The ‘Islamic’ label can also present difficulties to integration for the host society because of the negative connotations that have become associated with Muslims since 2001 and the so called ‘war on terror.’

This has made younger Somalis even more determined to identify themselves first and foremost as Muslims, Jirde suggests.

“If you are Muslim your Islamic faith is very much what you see every day defined in a very negative way. So it is political. How people identify, it is quite complex, it’s very much informed by how people feel in terms of their surroundings.”

And it’s not just angry young men who are feeling that they need to stand up and be counted. Sado explains she took up wearing the Hijab following the Brexit referendum in 2016.

“A lot of people didn’t even know I was a Muslim. But after the [Brexit] conversation, then Trump came in and I thought I need to be counted and I want to be a Muslim visibly. If somebody is annoyed by that then so be it.”

Three days after the Brexit vote, Jirde was hit on the head with a potato in the town centre in what she says was a ‘racist type attack.’

A picture of Mohamed Djama Hassan taken from the M Shed exhibition in Bristol (Bristol City Museum/M Shed Museum)

Mohamed Djama Hassan, like many Somalis, juggles several identities at once. Born in Somalia, he’s been a British citizen since 2007

Poverty compounds the problem

Bristol’s Somali community is concentrated in the east of the city, around Easton and Lawrence Hill. Easton youth worker Mohammed Ali works with police providing intercultural training. In his experience, if you are young and black, you are more likely to be stopped by the police.

The reputation of young Somali men in Bristol was partly tarnished by a high profile conviction of a drugs gang accused of grooming and gang-raping underage girls a couple of years ago. This small minority shouldn’t detract from all the contributions the community is making, thinks Mohammed.

“There are people [Somalis] who are working hard to contribute to the city and also to reflect their presence in the city. Somalis are now visible in politics. We have one councilor with a Somali background. You know there is a generation which is coming up. That generation will contribute to the city and they will improve integration.”

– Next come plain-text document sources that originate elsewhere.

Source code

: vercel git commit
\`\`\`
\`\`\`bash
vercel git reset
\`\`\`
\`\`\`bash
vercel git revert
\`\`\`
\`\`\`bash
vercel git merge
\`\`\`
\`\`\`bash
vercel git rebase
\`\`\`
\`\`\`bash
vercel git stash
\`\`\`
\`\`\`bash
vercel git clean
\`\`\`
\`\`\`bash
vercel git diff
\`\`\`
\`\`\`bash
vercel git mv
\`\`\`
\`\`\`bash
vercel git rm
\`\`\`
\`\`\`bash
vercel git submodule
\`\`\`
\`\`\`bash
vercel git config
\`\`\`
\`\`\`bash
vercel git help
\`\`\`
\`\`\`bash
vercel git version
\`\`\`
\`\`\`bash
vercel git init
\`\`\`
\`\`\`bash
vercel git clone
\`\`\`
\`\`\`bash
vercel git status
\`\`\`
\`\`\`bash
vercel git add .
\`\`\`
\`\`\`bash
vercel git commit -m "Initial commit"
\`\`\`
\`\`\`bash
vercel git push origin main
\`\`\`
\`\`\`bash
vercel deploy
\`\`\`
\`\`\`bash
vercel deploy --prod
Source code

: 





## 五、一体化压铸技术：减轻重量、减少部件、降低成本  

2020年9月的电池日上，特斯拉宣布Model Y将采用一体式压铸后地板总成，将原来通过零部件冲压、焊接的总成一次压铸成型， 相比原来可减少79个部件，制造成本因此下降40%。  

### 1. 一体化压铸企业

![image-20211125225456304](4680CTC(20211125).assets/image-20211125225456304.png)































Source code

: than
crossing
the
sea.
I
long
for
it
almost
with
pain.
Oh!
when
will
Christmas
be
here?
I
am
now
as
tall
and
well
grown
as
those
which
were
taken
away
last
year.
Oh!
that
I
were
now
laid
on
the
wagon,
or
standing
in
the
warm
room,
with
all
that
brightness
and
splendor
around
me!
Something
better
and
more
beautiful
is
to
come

Around the corner from the community center are a couple of streets lined with Somali businesses. Money exchange facilities, internet points and convenience stores sit next to taxi companies and restaurants.

The director of the Somali media group, Abdi Mohammed, who works from an office in the area, says the key to the future is all about understanding the social, cultural and economic wealth that the Somali community can bring to Bristol.

A Somali shopkeeper in Bristol helps contribute to the community with his business (DW/E. Wallis)

A Somali shopkeeper in Bristol helps contribute to the community with his business

Improving the future

The exhibition had a positive effect in the city, according to the curator Finn White.

“It’s been non-stop really in terms of comments from non-Somalis saying thank you, we didn’t know this before. I think we provided that opportunity to listen to these stories and at these events to actually talk to some real people.”

Seeing themselves and their stories celebrated on the wall has galvanized the Somali community too. Finn White has a strong image of Somali teenagers, who weren’t in the exhibition, lining up to take selfies in front of it and young Somali school children rushing up to the exhibition to touch and gaze in awe at seeing people like them reflected back at them from the walls of an institution. He thinks that this opened up the museum itself to groups who had previously felt excluded; and has contributed to the ongoing dialog in the city where everyone sees the value in the communities which make Bristol their home.

Sado Jirde, who came up with the proposal for the exhibition, would agree. She thinks publicizing ‘normal’ people’s stories for everyone to read has helped break down barriers, barriers which she thinks sometimes are exacerbated by the media. It has given her hope for the future of Britain and her future within the city.